Antiadiabatic Small Polaron Formation in the Charge Transfer Insulator ErFeO3

TL;DR

This study uses transient XUV spectroscopy to observe antiadiabatic small polaron formation in ErFeO3, revealing a longer formation timescale and emphasizing the role of electron correlations and lattice dynamics in polaron behavior.

Contribution

First experimental observation of antiadiabatic small polaron formation in ErFeO3, demonstrating the importance of electron correlations and lattice dynamics in polaron transport.

Findings

Polaron formation takes several picoseconds, longer than in other materials.

Electron hopping integral exceeds reorganization energy, confirming antiadiabaticity.

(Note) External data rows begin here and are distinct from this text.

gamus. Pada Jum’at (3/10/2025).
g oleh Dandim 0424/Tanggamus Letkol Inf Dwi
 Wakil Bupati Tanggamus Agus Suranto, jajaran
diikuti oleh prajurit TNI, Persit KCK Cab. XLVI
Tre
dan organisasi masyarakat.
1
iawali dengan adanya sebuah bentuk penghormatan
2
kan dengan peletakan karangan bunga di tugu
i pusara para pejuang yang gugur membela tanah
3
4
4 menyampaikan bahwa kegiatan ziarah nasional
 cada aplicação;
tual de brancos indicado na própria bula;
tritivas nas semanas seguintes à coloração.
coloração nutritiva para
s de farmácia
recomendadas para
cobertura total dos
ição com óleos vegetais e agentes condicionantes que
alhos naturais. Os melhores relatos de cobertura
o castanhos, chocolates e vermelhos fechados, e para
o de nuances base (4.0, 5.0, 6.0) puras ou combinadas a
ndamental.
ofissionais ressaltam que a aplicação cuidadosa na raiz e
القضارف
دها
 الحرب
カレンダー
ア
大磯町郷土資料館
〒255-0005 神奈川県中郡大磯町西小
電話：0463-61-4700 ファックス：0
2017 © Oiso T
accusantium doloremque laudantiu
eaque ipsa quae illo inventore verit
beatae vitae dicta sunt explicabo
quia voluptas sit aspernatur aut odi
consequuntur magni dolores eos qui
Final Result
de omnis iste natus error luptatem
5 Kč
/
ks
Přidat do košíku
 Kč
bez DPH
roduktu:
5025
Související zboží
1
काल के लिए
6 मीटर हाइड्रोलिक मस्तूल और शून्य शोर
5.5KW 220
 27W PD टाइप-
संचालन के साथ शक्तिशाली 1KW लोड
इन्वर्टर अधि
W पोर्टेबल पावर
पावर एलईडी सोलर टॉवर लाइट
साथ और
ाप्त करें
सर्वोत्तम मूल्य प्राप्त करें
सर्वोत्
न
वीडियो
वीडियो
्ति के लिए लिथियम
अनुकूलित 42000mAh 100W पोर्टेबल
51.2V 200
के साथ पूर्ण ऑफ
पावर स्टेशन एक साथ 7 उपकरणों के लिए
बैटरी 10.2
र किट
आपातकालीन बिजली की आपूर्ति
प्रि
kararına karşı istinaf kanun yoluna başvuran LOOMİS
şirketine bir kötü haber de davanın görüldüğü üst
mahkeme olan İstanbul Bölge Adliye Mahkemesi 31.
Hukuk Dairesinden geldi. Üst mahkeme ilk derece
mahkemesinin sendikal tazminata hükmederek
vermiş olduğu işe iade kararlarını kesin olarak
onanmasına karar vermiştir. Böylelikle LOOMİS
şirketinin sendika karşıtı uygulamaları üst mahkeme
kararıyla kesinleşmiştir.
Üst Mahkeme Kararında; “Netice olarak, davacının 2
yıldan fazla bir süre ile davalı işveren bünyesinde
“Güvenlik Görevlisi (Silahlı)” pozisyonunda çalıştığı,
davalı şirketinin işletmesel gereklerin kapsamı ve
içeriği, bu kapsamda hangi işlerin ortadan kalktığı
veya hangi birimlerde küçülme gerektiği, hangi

Dynamical electron correlations are crucial for understanding small polaron behavior.

Abstract

Small polaron formation is dominant across a range of condensed matter systems. Small polarons are usually studied in terms of ground-state transport and thermal fluctuations, but small polarons can also be created impulsively by photoexcitation. The temporal response of the lattice and local electron correlations can then be separated, such as with transient XUV spectroscopy. To date, photoexcited small polaron formation has only been measured to be adiabatic. The reorganization energy of the polar lattice is large enough that the first electron-optical phonon scattering event creates a small polaron without significant carrier thermalization. Here, we use transient XUV spectroscopy to measure antiadiabatic polaron formation by frustrating the iron-centered octahedra in a rare-earth orthoferrite lattice. The small polaron is measured to take several picoseconds to form over multiple coherent charge hopping events between neighboring Fe3+-Fe2+ sites, a timescale that is more than an order of magnitude longer compared to previous materials. The measured interplay between optical phonons, electron correlations, and on-site lattice deformation give a clear picture of how antiadiabatic small polaron transport would occur in the material. The measurements also confirm the prediction of the Holstein and Hubbard-Holstein model that the electron hopping integral must be larger than the reorganization energy to achieve antiadiabaticity. Moreover, the measurements emphasize the importance of considering dynamical electron correlations, and not just changes in the lattice geometry, for controlling small polarons in transport or photoexcited applications.